Tuesday, February 14, 2006

the great name change debate

Since June, I have been asked the same question over and over again…"so, are you going to change your name?" My answer has pretty much always been "I don’t really know".

I know that for many of you out there, there isn’t a debate at all. You either will or you won’t (or you’ll hyphenate). You know what you would do if you were faced with the situation. You feel strongly one way or the other.

Here’s my problem: I don’t know that I do feel strongly about it at all. I honestly don’t know what my decision is going to be. I have considered just adding a name, but my current name barely fits on forms…adding ANOTHER name (and a 9 letter name at that) seems kind of silly.

Do I drop the last name I’ve always had and add a new one? This would make my first and last name combination just one letter off of the name on his sister’s birth certificate…

Do I just leave it as is? And if I do that, what to do if and when kids enter the picture?

The only thing I know for sure is that professionally and educationally, my name will remain the same- it is the name on my diploma and the name on the publications I have and will have…

It doesn’t seem fair that I have to think about such things while Jordan gets off with no thought about it at all…

So I’m opening it up to you folks…what do you think? What are/were your reasons for changing or staying the same? I’m mostly just curious as to what other people think. If all else fails, perhaps we’ll have a bowl-off.

6 comments:

Dr. Papa said...

A bowl-off! What a great idea. Or a lottery. Whoever wins gets to decide for you. Are there only 2 choices?

When your mum and I got married, we were going to change both our names to a hyphenated one. We never "got around to it." Then you were born and we decided to make one of your middle names the same as if we had done the hyphenated thing. Can you imagine trying to decide now whether to drop one of the hypenations and add another?

I think it is really important for you to do what feels best for you. Some people will always call you by your present last name. When you go out professionally with Jordan, you will be Mrs. Jordan. If you get to where you want to be, whenever he goes out with you into your professional arena, he'll be Mr. Kristen.

Your aunt didn't hyphenate, but added Tim's last name and now she still goes by both.

I know lots who hyphenated when they got married (around the time your mum and I did) and they have dropped the maiden name.

It comes down to what is important to you and what feels right. You won't be insulting me if you do or don't drop your present last name or add Jordan's. I have always wanted you to be your own person. It looks like that's a goal that you have achieved for me.

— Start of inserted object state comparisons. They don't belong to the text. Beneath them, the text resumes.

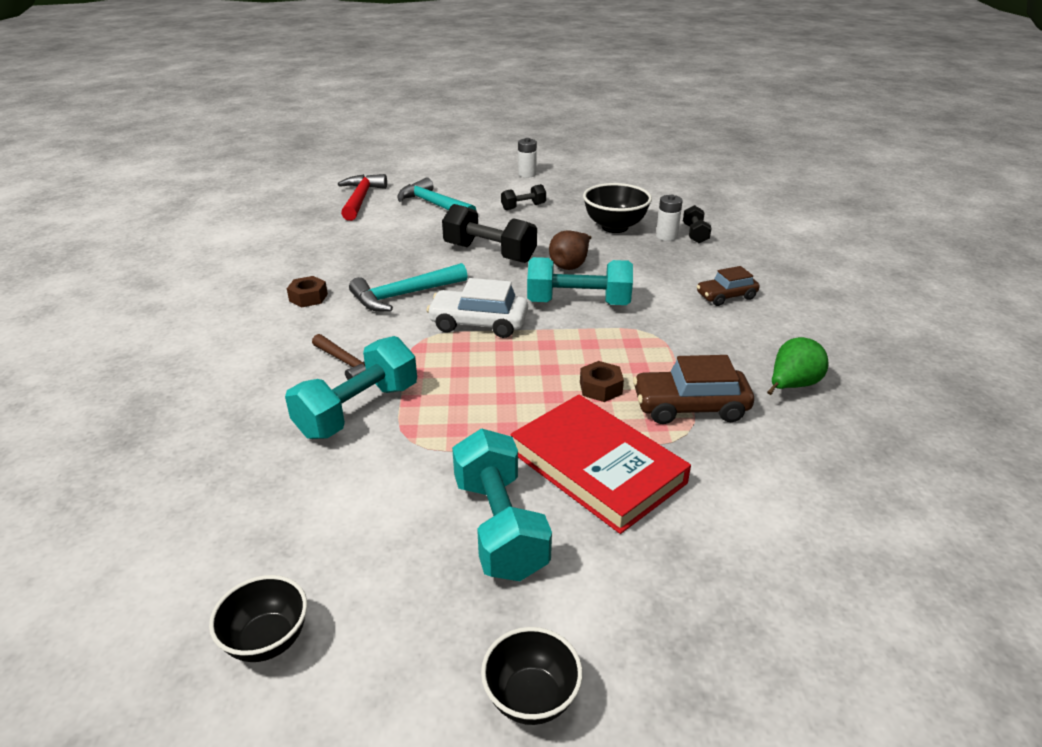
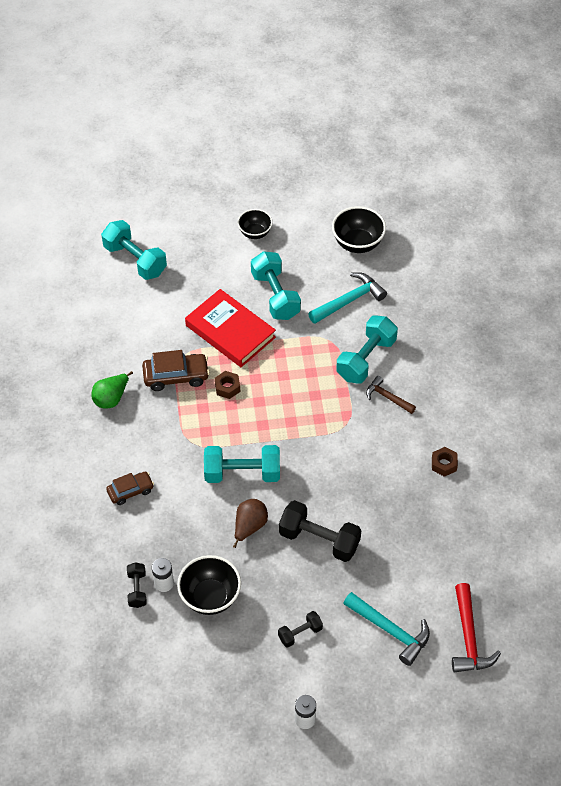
camera: 175 degrees right, 20 degrees up
black bowl [209,575,307,662] -> black bowl [332,206,386,253], size x1.53
turquoise hammer [349,263,468,311] -> turquoise hammer moved to [308,272,387,324]
white car [426,278,528,338] -> none
none -> turquoise dumbbell [101,220,167,280]

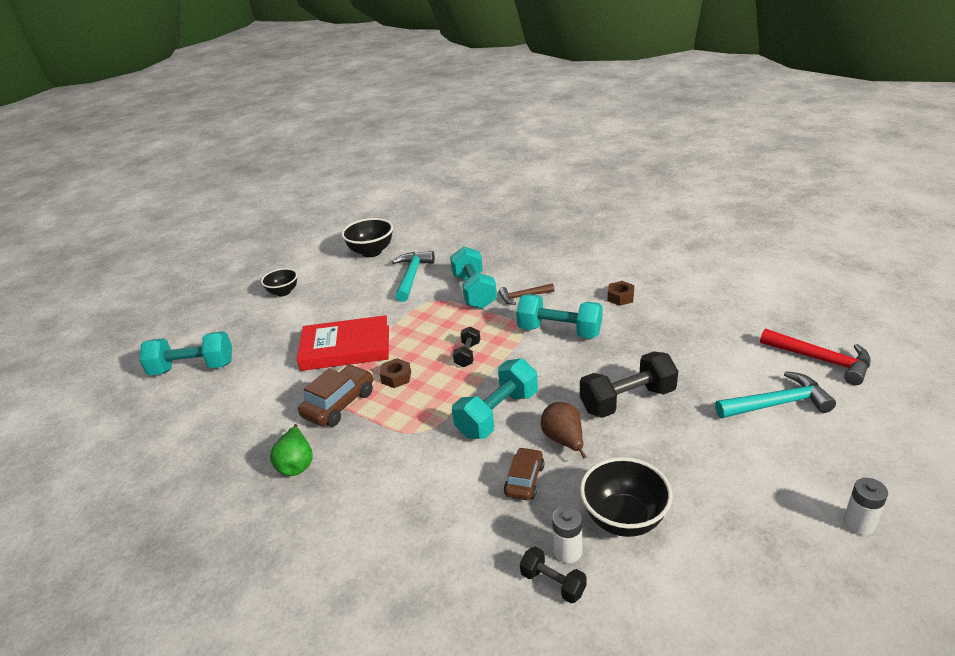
camera: 45 degrees left, 20 degrees down
brown car [106,472,154,505] -> brown car moved to [504,447,544,500]
turquoise dumbbell [251,251,301,320] -> turquoise dumbbell moved to [516,294,603,339]
black dumbbell [278,611,323,648] -> black dumbbell moved to [453,326,480,367]

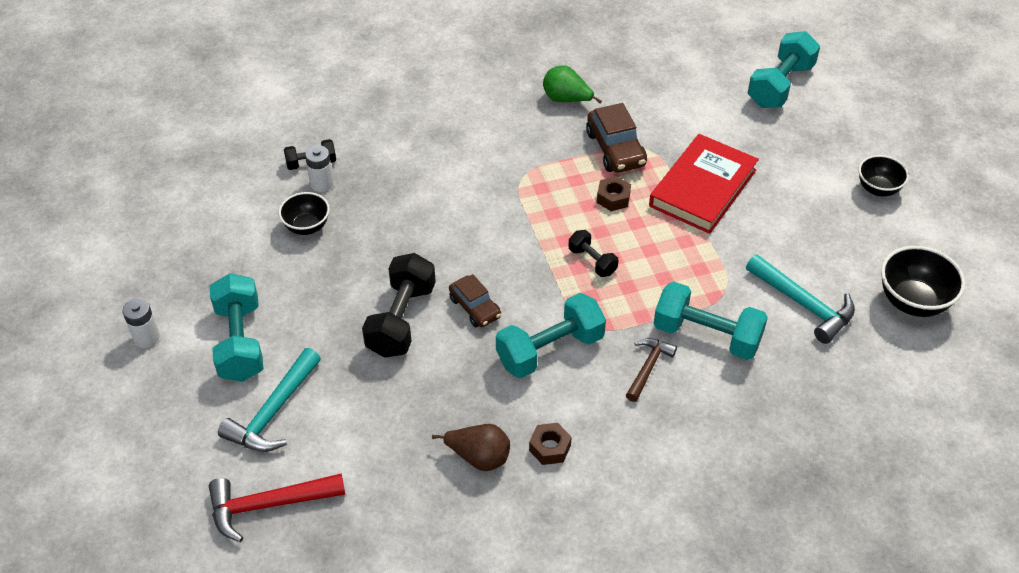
camera: 125 degrees right, 15 degrees up
turquoise dumbbell [452,358,538,439] -> turquoise dumbbell moved to [210,273,264,382]
brown car [504,447,544,500] -> brown car moved to [449,274,501,327]
brown pear [541,402,586,459] -> brown pear moved to [432,424,510,471]
black bowl [580,457,672,537] -> black bowl [279,192,330,235], size x0.65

Thanks! You'll do what you need to do!

thephoenixnyc said...

I am a proponent of changing the name. Ist part of subsuming oneself into a single entity.

kdhill said...

I prefer the usually unexplored option that best represents, IMO, what is actually happening in the marriage - combine them. You become one yet retain part of your individual identity.

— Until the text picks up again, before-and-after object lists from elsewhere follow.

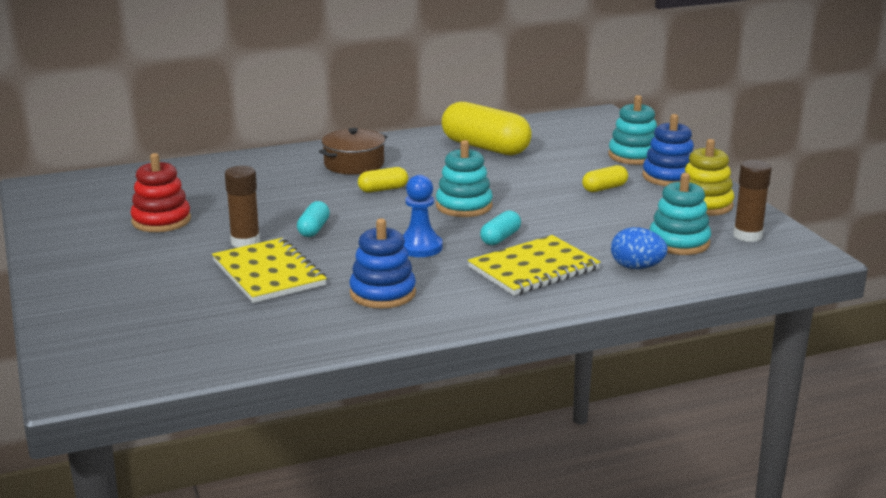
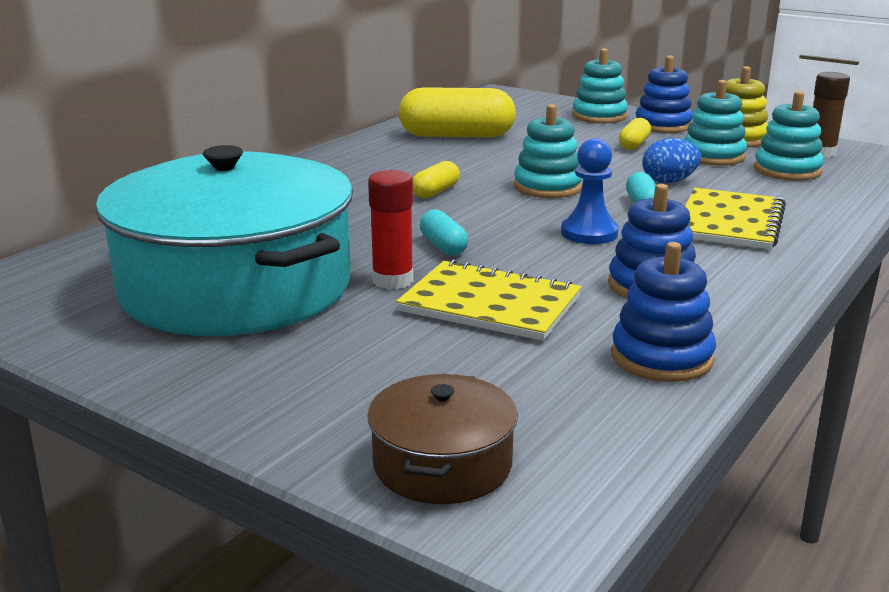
camera: 35 degrees left, 0 degrees up
red stacking toy [130,153,191,232] -> turquoise pot [96,145,353,336]
brown glue stick [225,166,260,248] -> red glue stick [368,170,413,289]
brown pot [319,128,387,175] -> brown pot moved to [367,374,518,504]
blue egg [611,227,668,269] -> blue egg moved to [642,138,701,184]
none -> blue stacking toy [611,242,716,382]
none -> turquoise stacking toy [684,80,747,166]

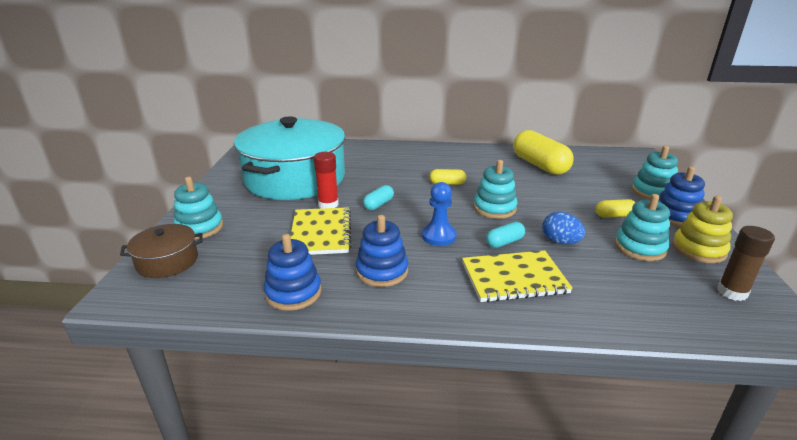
camera: 60 degrees right, 5 degrees up
turquoise stacking toy [754,91,824,181] -> turquoise stacking toy moved to [173,177,223,240]

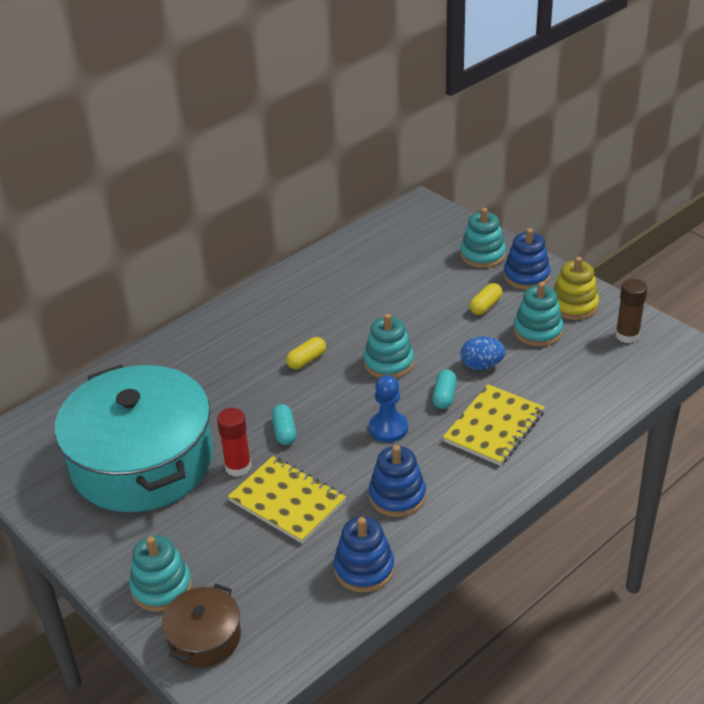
camera: 45 degrees left, 10 degrees up
yellow capsule [513,130,574,175] -> none

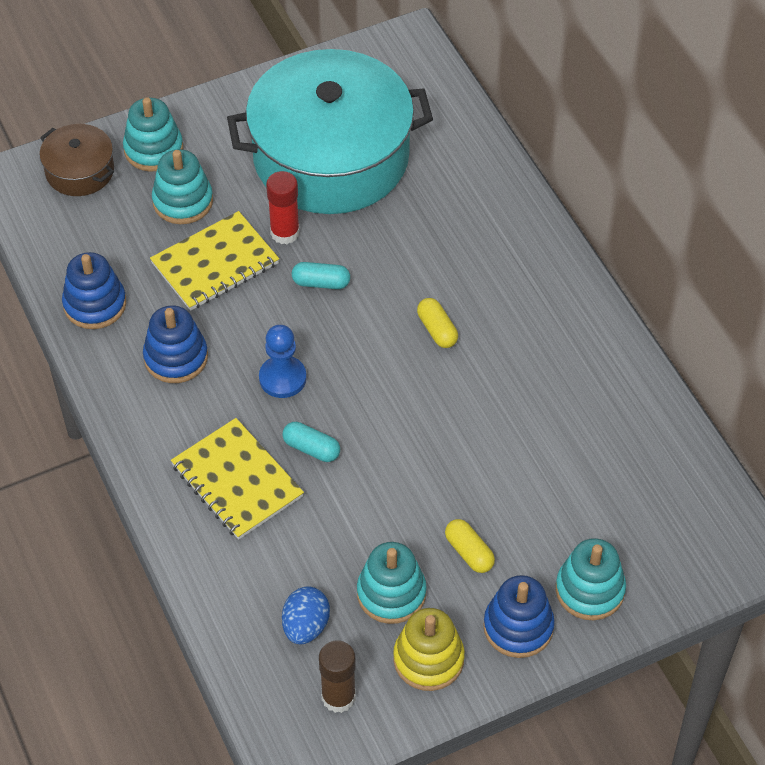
camera: 105 degrees right, 15 degrees up
turquoise stacking toy [364,314,414,378] -> turquoise stacking toy moved to [152,149,213,224]
blue egg [461,336,506,370] -> blue egg moved to [282,586,330,644]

The benefits are plentiful:
> doesn't seem patriarchal or defiant
>the guy doesn't get off the hook
>no pesky hyphens
>both families are honoured (and potentially annoyed)
>everyone's confused

Moultgard
Tronsdan
Moultrons
Tronsmoult

Or just use the letters to create an entirely new name:

Jordan and Kristen Outsmartgod

The possibilities are endless.

Hez said...

I would add it... I consider myself "special" because I have four names instead of just boring ole three. Imagine having five? How cool! (Mind you aren't I always trying to find things to make me "special"?)

OR, like you suggested, go by your own in for school, work etc, and then whenever you feel like it, throw his name in there for fun. At a church function, when you're making appointments, on your police record to name a few of such situations.

But in all seriousness, what I would think about it whether or not you want the same name as your kids, and if you do, what name would that be... For me, I definitely want the same name as my kids, so if I take the husband's name, then the kids will have that one, if I keep my own, then sorry dude the kids get that one too.

But that's just me.

lu said...

ah, the great name debate.

as you can imagine i will stick with my own, but i think that is more because i have adopted my rather unique last name as part of my identity. my mom raised two kids with the same name as her and two kids with a different last name and it is something i have always thought about so if i don't have answer for you, you can know that i am pondering the same things.

you could always pull the spanish thing and add his name to yours, then give your kids both and then any females drop your name and add their husband's but all male children keep both your names... sounds confusing but might work.

you could even spanish-ify your names to something like moltenez and tronsgardamente!

--Nathan-- said...

i agree with the morph name. i especially enjoy the thought of refering to you two as the Moltgards. another suggestion is to go the way of Madonna or Cher, just lose the last name all together.